The court from New Orleans where Kentucky won its 2012 title lives on in the Wildcats’ men’s locker room in Rupp Arena in Lexington, Kentucky. Portions of the floor appear in different areas, with the midcourt logo as the focal point of the rotunda where the players change and a sideline piece in the spot where the team and staff members eat, said Deb Moore, a Kentucky athletic department spokeswoman.
Kentucky fans can get a taste of past championships, too; one of the court’s free-throw lanes now serves as the main entrance to the arena. Gray said Kentucky initially had declined to purchase the floor and Northwestern Mutual — then an NCAA partner — opted to buy it and use it for an annual company meeting in Milwaukee.

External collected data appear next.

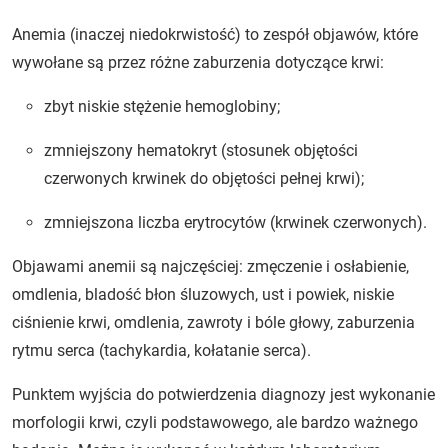
Anemia (inaczej niedokrwistość) to zespół objawów, które
wywołane są przez różne zaburzenia dotyczące krwi:
zbyt niskie stężenie hemoglobiny;
zmniejszony hematokryt (stosunek objętości
czerwonych krwinek do objętości pełnej krwi);
zmniejszona liczba erytrocytów (krwinek czerwonych).
Objawami anemii są najczęściej: zmęczenie i osłabienie,
omdlenia, bladość błon śluzowych, ust i powiek, niskie
ciśnienie krwi, omdlenia, zawroty i bóle głowy, zaburzenia
rytmu serca (tachykardia, kołatanie serca).
Punktem wyjścia do potwierdzenia diagnozy jest wykonanie
morfologii krwi, czyli podstawowego, ale bardzo ważnego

“The team found out the court wasn’t purchased, and the school realized they had made a mistake by turning it down,” he said. “They purchased the court back from Northwestern Mutual and ended up contracting Connor to utilize pieces of the floor for their locker rooms.”
Louisville hung a section of the floor from its 2013 men’s title in the lobby of the KFC Yum! Center. (It has endured longer than the title, which was vacated in 2018 after the Cardinals were punished in a recruiting scandal.) And Kansas has the midcourt logo from its 2008 men’s championship win in San Antonio on a wall in the team’s practice facility.
Florida bought the 2006 floor and refinished it as the team’s main competition court — it was replaced after the 2016 season — and the next year won again and bought that floor as well. The 2007 floor’s center court emblem still hangs in the Stephen C. O’Connell Center, the Gators’ campus home.
Two older floors have use outside university life. The 1989 men’s Final Four floor from the Kingdome in Seattle was moved to a health club, the PRO Club in Bellevue, Washington, where it sits alongside a former Seattle SuperSonics court.
The 2001 court from the Metrodome in Minneapolis took a twist while getting to North Carolina. After Duke’s men’s title run in the Twin Cities, the floor was purchased and eventually donated to the Emily Krzyzewski Center in Durham, North Carolina, a nonprofit dedicated to the education of local youth founded by Duke coach Mike Krzyzewski and named after his mother.
With enough hardwood to serve as both a gym floor and a performance stage, the court has since hosted more than two decades of shining moments.